Naturally, one looks to the sky at these times, expectantly looking for the jet, the contrast of the sound to the powerful silence imposing itself on one’s mind and spirit. But the stranger contrast, the one that stings and forces your head to dip down and your shoulders to slump is that of the difference in movement. For Ramallah, like almost all Palestinian cities, has become a virtual prison of homes.
Ramallah has always been a city of movement, even before it was properly a city. Decades ago, Ramallah was a kind of weekend getaway and summer spot for Palestinian Arabs seeking to escape the bustle of Jerusalem and other cities. More recently, Ramallah has emerged as the main center of congregation of Palestinian-Americans returning home to build their nation and have their children grow up in their ancestral land. And Ramallah is where most international organizations and companies have set up offices in Palestine, thus generating a feeling of constant movement as new faces replace older ones in the sizable expatriate community.
But now, this has all ceased, with the imposed curfew by Israeli forces. Now they are the only ones to move, for anyone caught breaking curfew “will be punished” as the loudspeaker on the military jeep announced today.
As I walk through the streets of the city (I along with other internationals here consistently break curfew, refusing to acknowledge the authority of the Israeli occupation forces) I am constantly reminded of being a visitor in a zoo. Not that the Palestinians are animals, but this is precisely how the Israelis are treating the Palestinian population - locking up over 700,000 people in their homes throughout the West Bank.
As I come upon a house or apartment building, kids rush to the windows to peer out, often behind child-proofing or design-inspired bars barring the windows. Sometimes people will venture to go outside into their gardens or front yards, and dare to come as far as the outer walls to their property. Always, they will shake hands or speak with you. And in true spirit of Palestinian hospitality, each person is greeted with a “t’fadalou” (basically, “you are welcome inside”).
And in the outlying areas of the cities, away from the concentration of the soldiers, some will come outside into the street, but always held back by an invisible leash, and all ears open and listening for the sound of the jeep or an APC or a tank. When these arrive on the scene, everyone rushes back inside, for all know of what happened in Jenin (where a number Palestinians in the market were shot and killed) and that was when curfew was lifted!

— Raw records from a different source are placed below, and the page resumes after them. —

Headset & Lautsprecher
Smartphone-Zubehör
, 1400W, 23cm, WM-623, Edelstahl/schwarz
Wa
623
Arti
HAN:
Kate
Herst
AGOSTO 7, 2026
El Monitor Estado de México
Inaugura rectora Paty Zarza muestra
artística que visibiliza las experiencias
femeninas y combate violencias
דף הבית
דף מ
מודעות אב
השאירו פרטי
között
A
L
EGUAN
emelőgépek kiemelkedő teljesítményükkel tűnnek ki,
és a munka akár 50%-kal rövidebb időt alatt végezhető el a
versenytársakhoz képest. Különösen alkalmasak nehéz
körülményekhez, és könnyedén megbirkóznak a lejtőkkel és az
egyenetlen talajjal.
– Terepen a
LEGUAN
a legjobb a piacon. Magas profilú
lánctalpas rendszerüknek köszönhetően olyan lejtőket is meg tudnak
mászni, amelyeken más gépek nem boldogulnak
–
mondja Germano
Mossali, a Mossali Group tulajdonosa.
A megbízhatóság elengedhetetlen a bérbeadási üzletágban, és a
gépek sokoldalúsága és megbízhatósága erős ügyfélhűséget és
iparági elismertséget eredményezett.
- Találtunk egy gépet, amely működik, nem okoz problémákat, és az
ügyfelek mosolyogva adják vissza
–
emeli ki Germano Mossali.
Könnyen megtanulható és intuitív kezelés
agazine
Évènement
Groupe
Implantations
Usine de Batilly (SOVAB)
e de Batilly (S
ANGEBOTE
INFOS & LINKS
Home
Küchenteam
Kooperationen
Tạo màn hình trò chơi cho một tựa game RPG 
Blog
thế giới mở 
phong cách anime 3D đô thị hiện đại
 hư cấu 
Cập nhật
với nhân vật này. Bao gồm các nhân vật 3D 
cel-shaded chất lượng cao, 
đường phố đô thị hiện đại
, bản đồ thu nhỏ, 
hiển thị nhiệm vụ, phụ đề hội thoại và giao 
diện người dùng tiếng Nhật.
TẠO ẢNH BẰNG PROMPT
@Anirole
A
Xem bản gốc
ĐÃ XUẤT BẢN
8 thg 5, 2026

And what are we to do, those of us who watch on the evening news or read in the newspaper about the events in this region?
Is the promulgation of a jail sentence on an entire people acceptable simply because it has happened? People who have yearned for freedom for over 50 years are now locked away, patrolled by their jailers - the same jailers who refuse to remove their
occupation and oppression and grant freedom to the men, women and children of Palestine. And while these people are locked up, the planes continue to fly overhead.
We cannot accept that an entire people should be jailed. The lack of outcry against this situation in which Palestinians find themselves belies the fact that treatment of the Palestinian people as animals or criminals is acceptable. And the planes keep flying overhead.